According to University of Illinois crop sciences expert Emerson Nafziger, soybeans planted between about April 10 and April 22 had enough time and temperature to emerge, or to be in the process of emerging, by May 9. These suffered the most damage.
It’s a “told you so” moment for growers who don’t plant soybeans early, instead preferring to plant corn to avoid the risk of an early May freeze. While just-emerged soybeans usually handle brief freezes OK, the conditions that hit parts of northwest Illinois in May were far from brief, with temperatures dipping below 28 degrees F for over two and a half hours an inch above the soil, according to sensors in Monmouth, Ill.
“I’m not surprised we’ve got dead beans where temperatures stayed below 28 degrees for a while, but I am a little surprised how good most of the corn looks,” Tarochione says, noting in areas where farmers he works with are replanting soybeans, the corn doesn’t look bad enough to justify a replant.
He expected the corn to freeze off and regrow from still-living growing points below the soil, but he says this largely didn’t happen. One possibility is because the corn was “used to” the cold temperatures and soil conditions that have persisted across northern Illinois regardless of when a farmer planted, be it April 5 or May 9.

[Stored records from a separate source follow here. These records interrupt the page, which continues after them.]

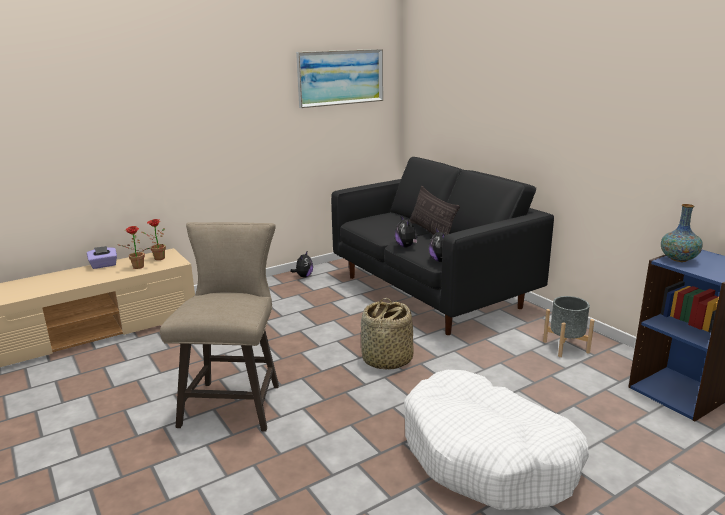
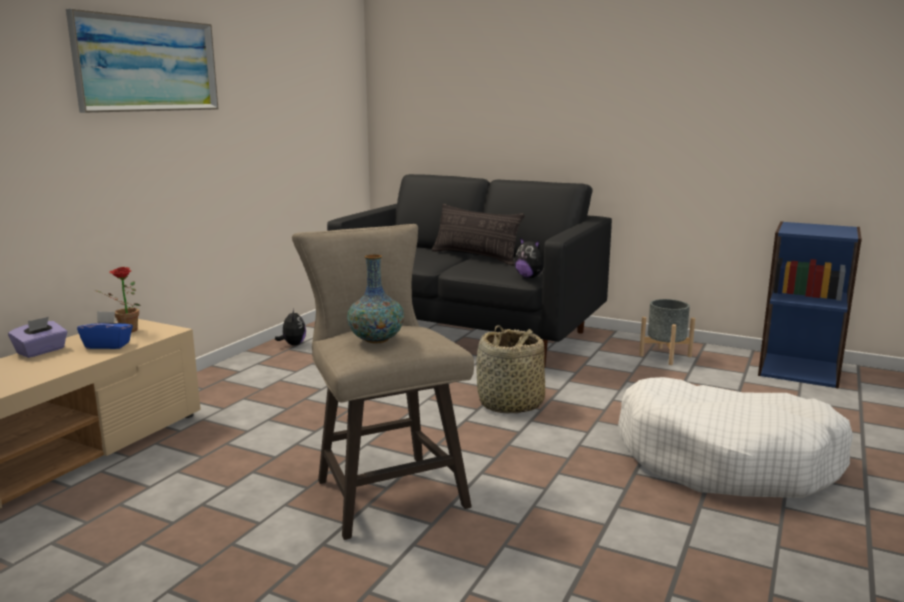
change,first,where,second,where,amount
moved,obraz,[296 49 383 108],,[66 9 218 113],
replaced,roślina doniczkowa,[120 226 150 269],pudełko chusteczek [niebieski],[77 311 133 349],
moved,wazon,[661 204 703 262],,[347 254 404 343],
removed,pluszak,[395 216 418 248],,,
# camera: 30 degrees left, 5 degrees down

“If this corn would have been in 80-degree, beautiful conditions and growing like crazy, and then got hit with 28 degrees, it would have been a lot different,” he says.
While corn has growing points below the soil, all the growing points for soybeans are above ground. That makes newly emerged soybeans vulnerable. They brown within the first few days of being injured if the terminal growing point is dead on top. But Tarochione says that doesn’t mean the crop is a goner.
So long as the axillary buds remain, farmers don’t need to replant. Removing the terminal growing point allows for the growth of a Y-branch soybean plant that could outyield normal-looking soybeans, according to research from U of I crop sciences professor Fred Below.
“He [Below] used graduate students with scissors to go out and clip out the terminal bud, but if you were to remove the terminal bud on a seedling soybean plant at just the right time to release those two axillary buds, you’ll get a hardy bean plant that looks like a capital Y,” Tarochione explains.
He says for many of the farmers along that I-74 corridor who have called him, the freeze was complete: all the way up and down the soybean crop. This was evident after a few days, as some crops rotted and turned black or brown below the cotyledons.
“It’s just toast from there. But if the stem from the cotyledons down still looks healthy, then I think those axillary buds are still alive,” Tarochione says, concluding the tricky part is confirming that, because conditions must warm up first. “The soybeans aren’t growing, and you don’t know if it’s because they’re dead, or if it’s because it’s too cold. So we’ll have to wait and give it some time.”
Trickier still is waiting. He says some farmers prioritized replanting fields where 80% of soybeans were dead. For fields still in question, some of his growers opted to go ahead and replant, while others are still waiting.
“The only trouble with waiting is, ‘What if I can’t get back in the field until June?’ There, you start to get into a risk-benefit kind of analysis that varies from farmer to farmer. It’s a very personal decision,” Tarochione concludes.